Full example at compose_test.go.
networks:
# A network for the data traffic
data:
services:
timescale:
image: timescale/timescaledb:latest-pg16
## Once in prod
# restart: always
container_name: "pgtc-ts"
environment:
- POSTGRES_USER=postgres
- POSTGRES_PASSWORD=postgres
- POSTGRES_DB=iot
- TS_TUNE_MEMORY=1GB
- TS_TUNE_WAL=1GB
- TS_TUNE_NUM_CPUS=2
healthcheck:
test: ["CMD-SHELL", "pg_isready -U postgres"]
interval: 5s
timeout: 5s
retries: 5
networks:
- data
ports:
- 15432:5432
volumes:
- ./_pgdata:/var/lib/postgresql/data
- ./test/timescale:/docker-entrypoint-initdb.d
- ./test/containerdata/devices.csv:/tmp/devices.csv
import (
"context"
"testing"
"github.com/stretchr/testify/require"
tc "github.com/testcontainers/testcontainers-go/modules/compose"
)
func TestSomething(t *testing.T) {
compose, err := tc.NewDockerCompose("docker-compose.yaml")

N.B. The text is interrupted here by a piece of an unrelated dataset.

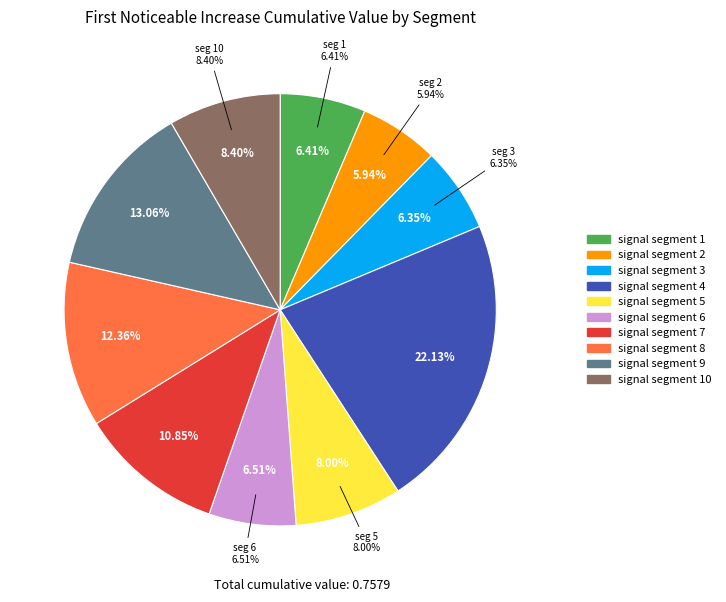

Is there a majority slice in this chart?

No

require.NoError(t, err, "NewDockerComposeAPI()")
t.Cleanup(func() {
require.NoError(t, compose.Down(context.Background(), tc.RemoveOrphans(true), tc.RemoveImagesLocal), "compose.Down()")
})
ctx, cancel := context.WithCancel(context.Background())
t.Cleanup(cancel)
require.NoError(t, compose.Up(ctx, tc.Wait(true)), "compose.Up()")
// Do tests...
}
You may wondering about the number prefix in this example. Keep in mind that some Postgres images may have included other files in the
docker-entrypoint-initdb.d
folder. eg., theTimescale
image comes with 2 files, so we don’t want to override them. The order of the files execution is relevant, so beware of this if your operations do require several steps.